Windows 8 is the new Windows Vista
In “Threshold” to be Called Windows 9, Ship in April 2015 long-time Windows watcher Paul Thurrott looks at Microsoft’s next operating system set to arrive early next year.
It seems Microsoft has woken up and realised just how unpopular Windows 8 is with users. Thurrott, never one to be unduly harsh when commenting on Microsoft writes:
Windows 8 is tanking harder than Microsoft is comfortable discussing in public, and the latest release, Windows 8.1, which is a substantial and free upgrade with major improvements over the original release, is in use on less than 25 million PCs at the moment. That’s a disaster, and Threshold needs to strike a better balance between meeting the needs of over a billion traditional PC users while enticing users to adopt this new Windows on new types of personal computing devices. In short, it needs to be everything that Windows 8 is not.

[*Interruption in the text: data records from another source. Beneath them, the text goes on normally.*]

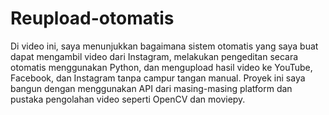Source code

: # Reupload-otomatis
Di video ini, saya menunjukkan bagaimana sistem otomatis yang saya buat dapat mengambil video dari Instagram, melakukan pengeditan secara otomatis menggunakan Python, dan mengupload hasil video ke YouTube, Facebook, dan Instagram tanpa campur tangan manual. Proyek ini saya bangun dengan menggunakan API dari masing-masing platform dan pustaka pengolahan video seperti OpenCV dan moviepy.
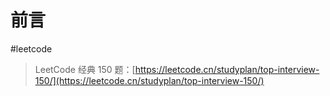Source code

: 
# 前言

#leetcode 

> LeetCode 经典 150 题：[https://leetcode.cn/studyplan/top-interview-150/](https://leetcode.cn/studyplan/top-interview-150/)

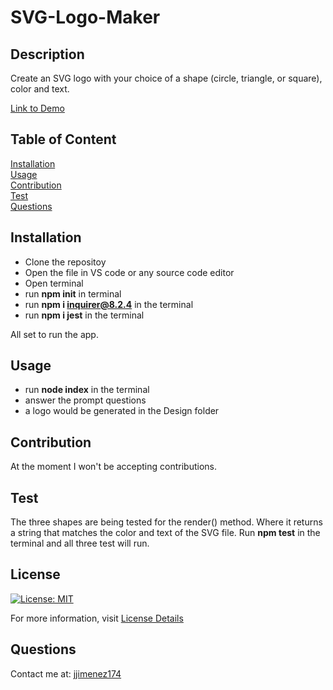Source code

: # SVG-Logo-Maker

## Description
Create an SVG logo with your choice of a shape (circle, triangle, or square), color and text. 

[Link to Demo]()

## Table of Content
[Installation](#installation)  
[Usage](#usage)  
[Contribution](#contribution)  
[Test](#test)  
[Questions](#questions) 

## Installation
* Clone the repositoy
* Open the file in VS code or any source code editor
* Open terminal
* run <b>npm init</b> in terminal
* run <b>npm i inquirer@8.2.4</b> in the terminal
* run <b>npm i jest</b> in the terminal

All set to run the app. 

## Usage
 * run <b>node index</b> in the terminal
 * answer the prompt questions
 * a logo would be generated in the Design folder

## Contribution
At the moment I won't be accepting contributions.

## Test
The three shapes are being tested for the render() method. Where it returns a string that matches the color and text of the SVG file. Run <b> npm test</b> in the terminal and all three test will run. 

## License
[![License: MIT](https://img.shields.io/badge/License-MIT-yellow.svg)](https://opensource.org/licenses/MIT)

For more information, visit [License Details](https://opensource.org/license/MIT)

## Questions

Contact me at: [jjimenez174](https://github.com/jjimenez174)
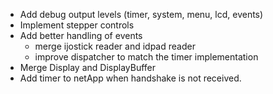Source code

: - Add debug output levels (timer, system, menu, lcd, events)
- Implement stepper controls
- Add better handling of events
  - merge ijostick reader and idpad reader
  - improve dispatcher to match the timer implementation
- Merge Display and DisplayBuffer
- Add timer to netApp when handshake is not received.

My Windows 8 experience is almost certainly not typical, but I realised early on how Microsoft needs to draw a line under the product and quickly move on before any more damage is done to the company’s long-term future. If I was the new Microsoft CEO, I’d accelerate Windows 9 and get it out as soon as possible.
Hasta la Vista baby
When Windows 8 arrived, I purchased it on day one. Within weeks I was so frustrated I wiped my PC clean and reinstalled Windows 7. That wasn’t the answer, so a month later I went back to Windows 8 resolving that I would just get over the things I didn’t like. We never got on, so when I needed to buy a mobile computer in mid-2013, I opted for a MacBook.
Although lots of people want to talk about the missing start button and start menu, that was never a big problem for me. What grates is the regular switching between the traditional desktop user interface and the more modern Metro interface.
I also found Windows 8 to be just plain painful on a non-touch screen computer. When I used a touch device, Windows 8 made sense, but touch does nothing for my productivity, indeed, I found I was working less efficiently with Windows 8 than I could on Windows 7 or now do on OS X. That speaks volumes.
Microsoft dropped the ball so badly, some people are seriously considering using clunky, second-rate Android as a desktop OS. That’s about as damning an indictment of Windows 8 as you could get.